• _Task description_
Render every row below as a JSON list of strings, one string per line and no blank lines. Leave the pictures out.

== Segment start ==

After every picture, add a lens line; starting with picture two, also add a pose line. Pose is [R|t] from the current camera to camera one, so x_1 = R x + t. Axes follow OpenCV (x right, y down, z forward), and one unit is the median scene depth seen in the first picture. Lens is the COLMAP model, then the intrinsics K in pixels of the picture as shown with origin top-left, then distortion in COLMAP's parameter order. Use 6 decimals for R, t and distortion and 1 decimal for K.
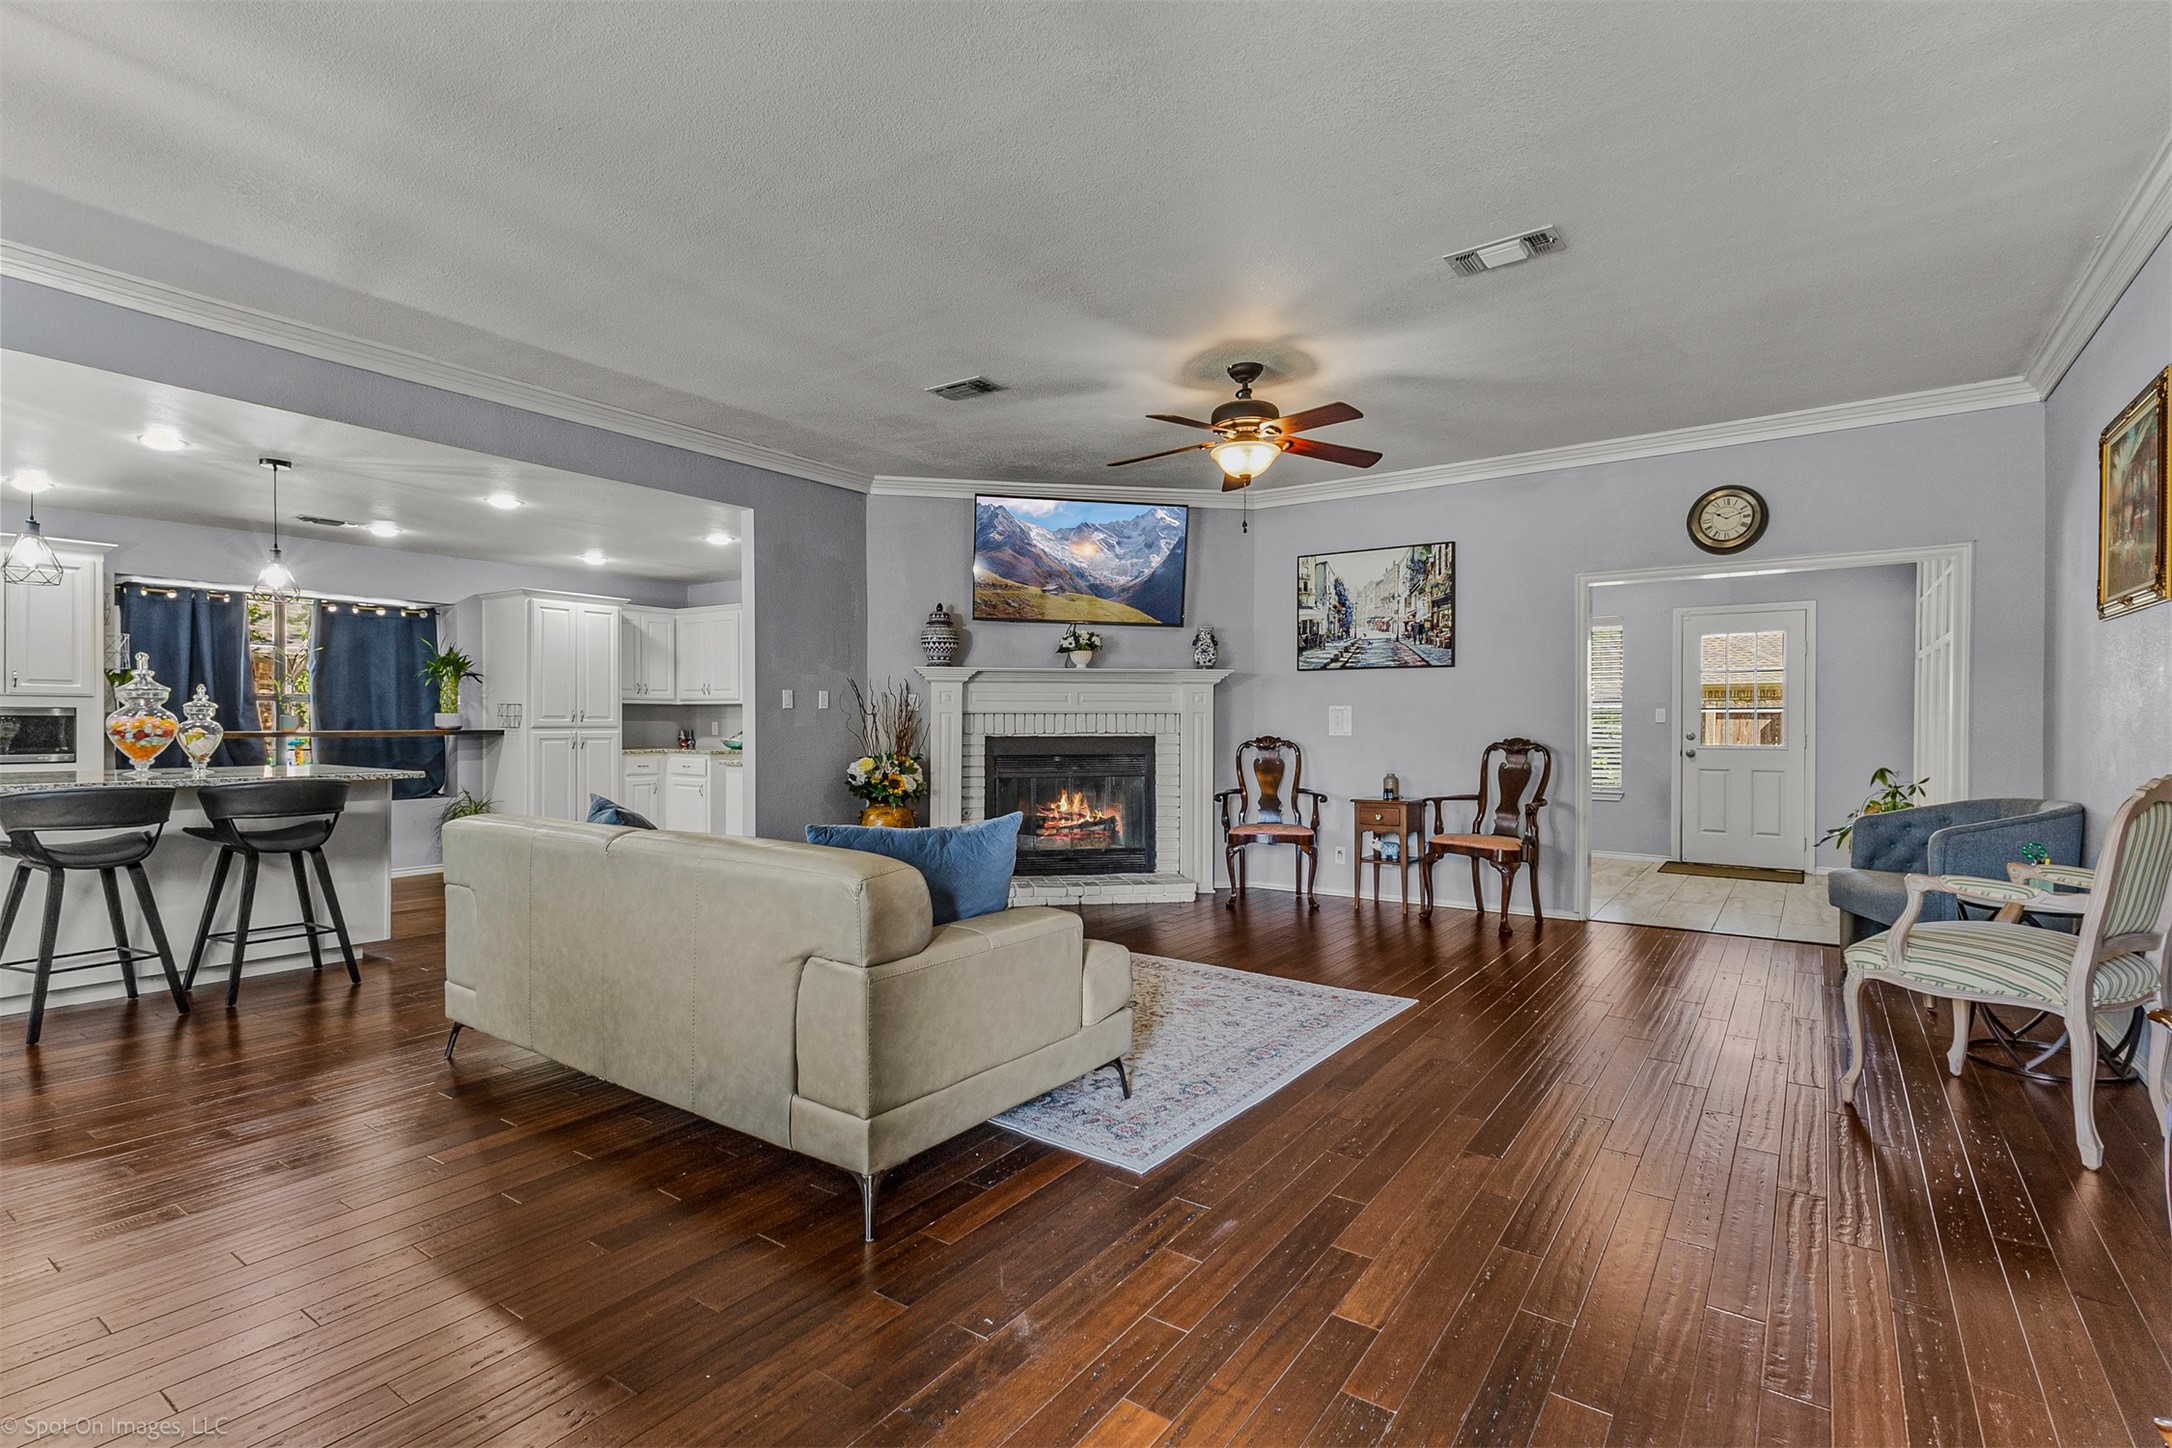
lens RADIAL K [[1017.3, 0, 1098.7], [0, 1017.3, 720.0], [0, 0, 1]] dist [0.017245, 0.000374]
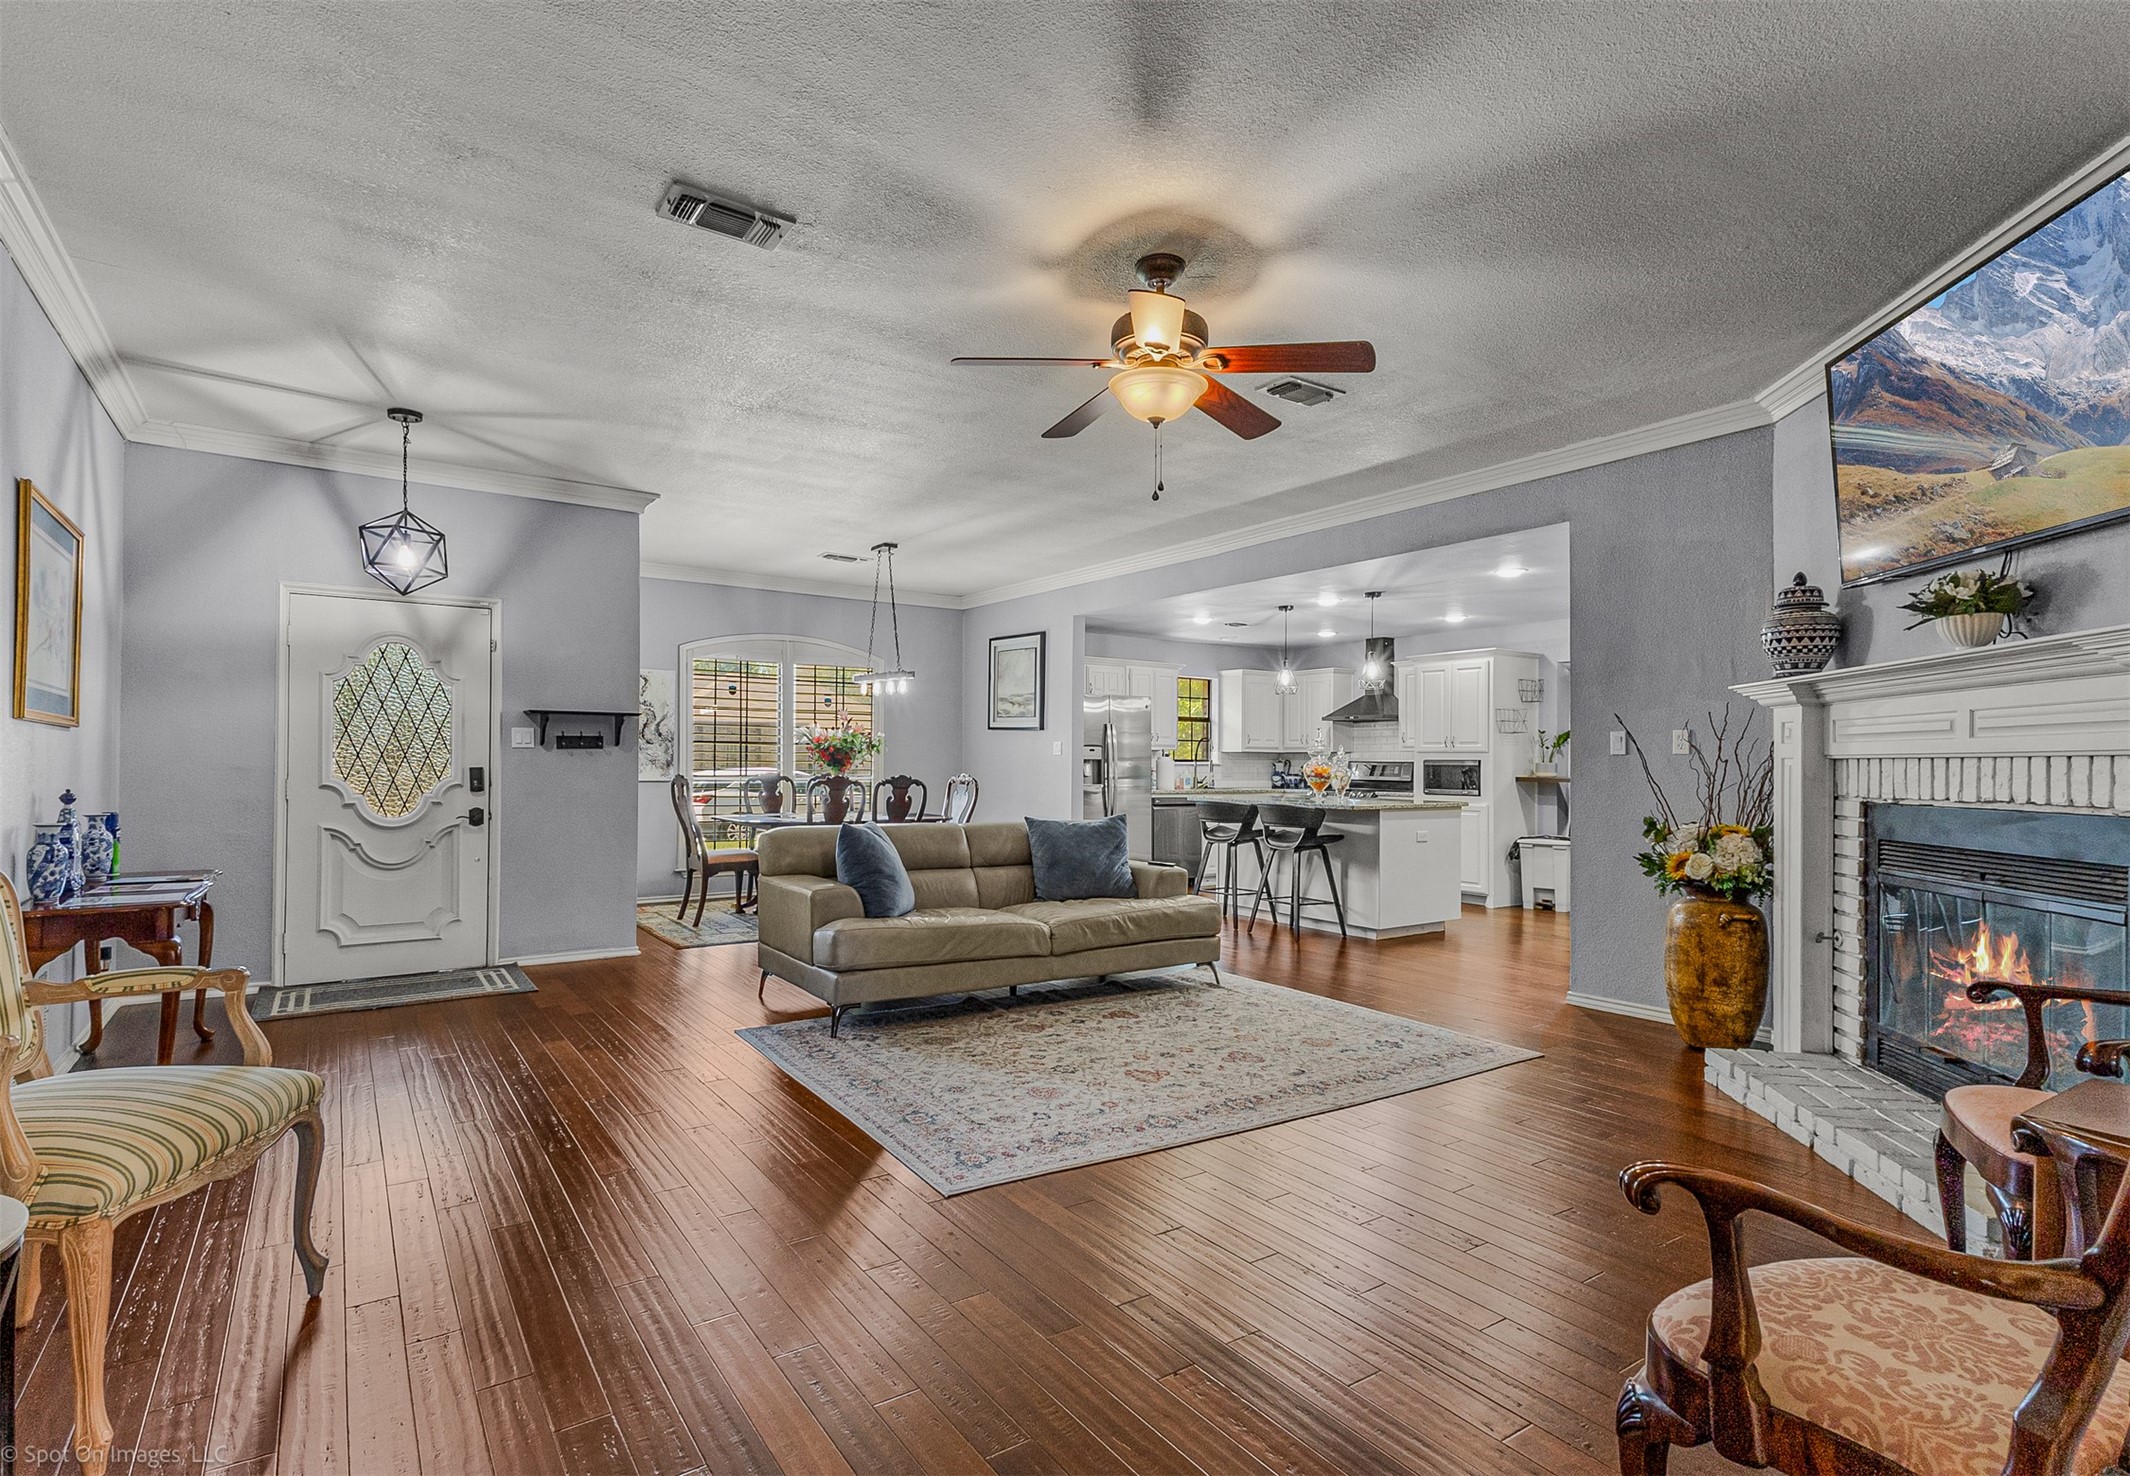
lens RADIAL K [[1053.6, 0, 1063.6], [0, 1053.6, 749.8], [0, 0, 1]] dist [-0.004917, -0.000392]
pose [[-0.345882, -0.016551, -0.938132, 0.655980], [-0.003789, 0.999861, -0.016243, -0.000162], [0.938270, -0.002064, -0.345896, 0.925292]]
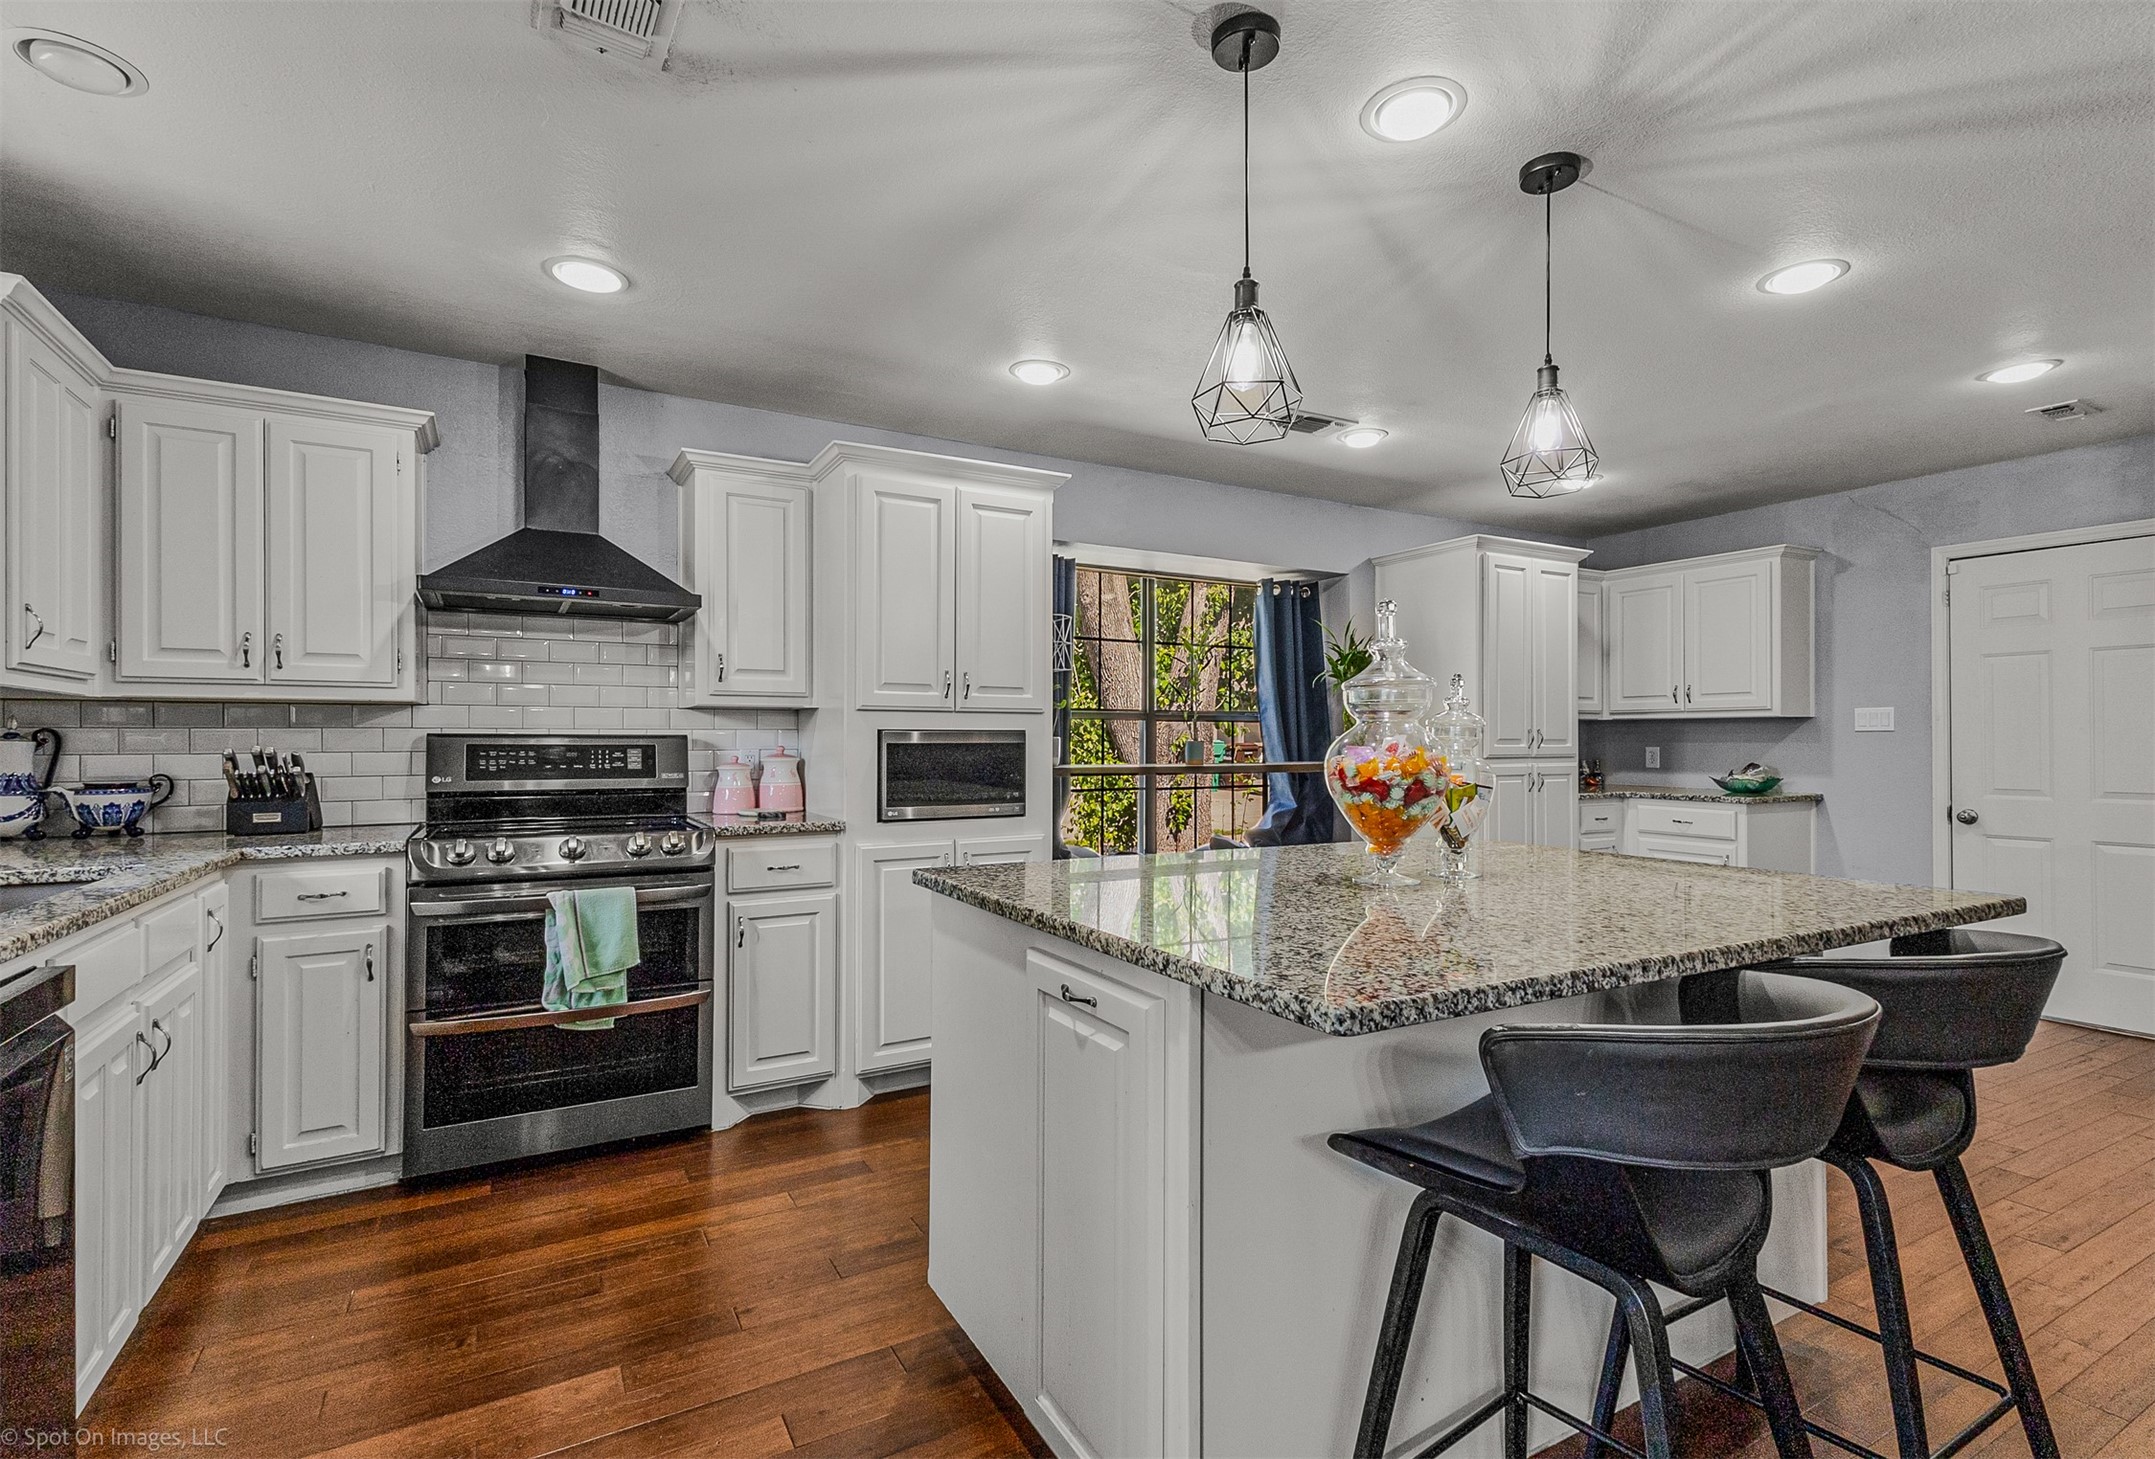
lens RADIAL K [[1009.3, 0, 1072.5], [0, 1009.3, 732.7], [0, 0, 1]] dist [0.017245, 0.000374]
pose [[0.900409, -0.008042, -0.434970, -0.663956], [0.004862, 0.999953, -0.008424, -0.005303], [0.435017, 0.005470, 0.900406, 0.432448]]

== Segment end ==

• _Result of this exercise_
[
  "After every picture, add a lens line; starting with picture two, also add a pose line. Pose is [R|t] from the current camera to camera one, so x_1 = R x + t. Axes follow OpenCV (x right, y down, z forward), and one unit is the median scene depth seen in the first picture. Lens is the COLMAP model, then the intrinsics K in pixels of the picture as shown with origin top-left, then distortion in COLMAP's parameter order. Use 6 decimals for R, t and distortion and 1 decimal for K.",
  "lens RADIAL K [[1017.3, 0, 1098.7], [0, 1017.3, 720.0], [0, 0, 1]] dist [0.017245, 0.000374]",
  "lens RADIAL K [[1053.6, 0, 1063.6], [0, 1053.6, 749.8], [0, 0, 1]] dist [-0.004917, -0.000392]",
  "pose [[-0.345882, -0.016551, -0.938132, 0.655980], [-0.003789, 0.999861, -0.016243, -0.000162], [0.938270, -0.002064, -0.345896, 0.925292]]",
  "lens RADIAL K [[1009.3, 0, 1072.5], [0, 1009.3, 732.7], [0, 0, 1]] dist [0.017245, 0.000374]",
  "pose [[0.900409, -0.008042, -0.434970, -0.663956], [0.004862, 0.999953, -0.008424, -0.005303], [0.435017, 0.005470, 0.900406, 0.432448]]"
]